- _What the task asks_
Pick out every line in the records that contains the string "بطولة" and copy each one. Case counts.

- _Provided material_
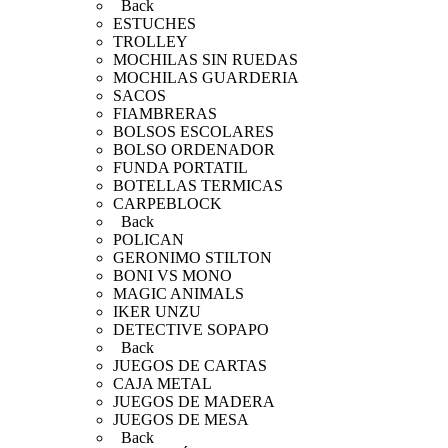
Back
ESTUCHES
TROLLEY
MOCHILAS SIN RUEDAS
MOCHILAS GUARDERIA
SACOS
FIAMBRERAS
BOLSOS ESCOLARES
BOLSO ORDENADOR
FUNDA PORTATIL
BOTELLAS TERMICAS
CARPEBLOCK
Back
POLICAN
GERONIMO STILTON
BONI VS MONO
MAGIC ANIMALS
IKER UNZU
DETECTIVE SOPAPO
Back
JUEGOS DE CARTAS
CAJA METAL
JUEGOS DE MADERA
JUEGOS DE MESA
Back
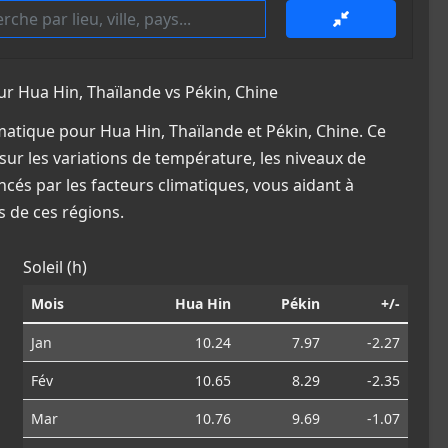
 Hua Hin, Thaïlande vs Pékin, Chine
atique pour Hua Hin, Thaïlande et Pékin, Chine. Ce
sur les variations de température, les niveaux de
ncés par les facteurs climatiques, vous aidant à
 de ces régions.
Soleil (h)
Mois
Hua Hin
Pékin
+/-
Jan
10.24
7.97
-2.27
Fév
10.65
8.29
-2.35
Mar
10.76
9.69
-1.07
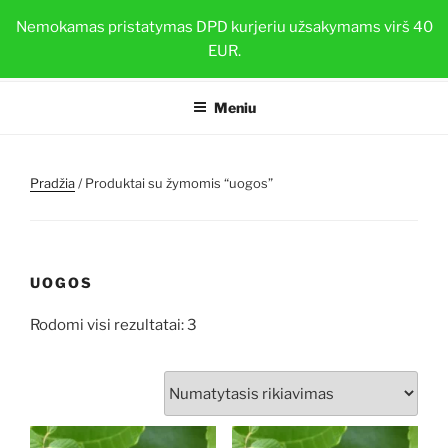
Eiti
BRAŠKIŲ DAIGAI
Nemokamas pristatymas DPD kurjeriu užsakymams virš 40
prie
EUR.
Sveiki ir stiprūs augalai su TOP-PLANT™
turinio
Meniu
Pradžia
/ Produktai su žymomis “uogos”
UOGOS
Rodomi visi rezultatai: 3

==

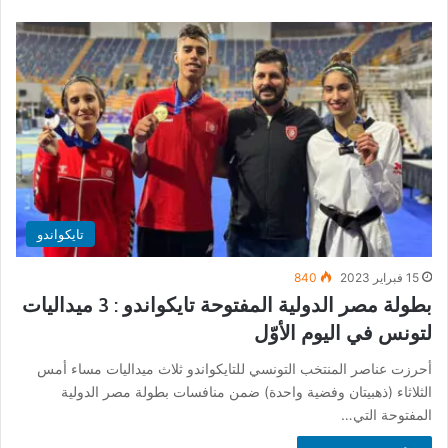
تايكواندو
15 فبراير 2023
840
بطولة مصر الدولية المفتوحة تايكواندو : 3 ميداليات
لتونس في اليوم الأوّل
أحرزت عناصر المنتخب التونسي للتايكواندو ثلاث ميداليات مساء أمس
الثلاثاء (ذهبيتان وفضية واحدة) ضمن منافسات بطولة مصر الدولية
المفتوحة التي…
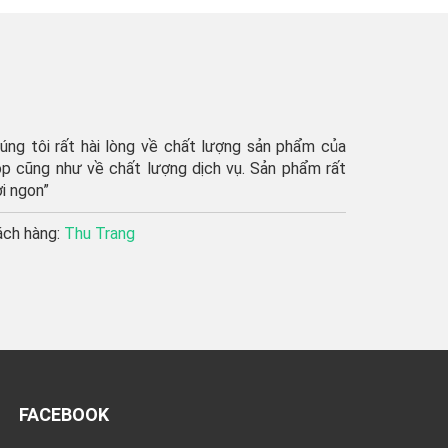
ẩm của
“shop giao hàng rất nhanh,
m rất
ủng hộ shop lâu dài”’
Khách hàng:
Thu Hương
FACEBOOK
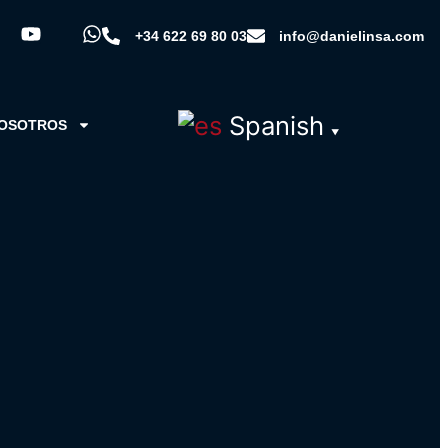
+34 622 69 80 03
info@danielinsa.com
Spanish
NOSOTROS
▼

- _Solution for this exercise_
بطولة مصر الدولية المفتوحة تايكواندو : 3 ميداليات
الثلاثاء (ذهبيتان وفضية واحدة) ضمن منافسات بطولة مصر الدولية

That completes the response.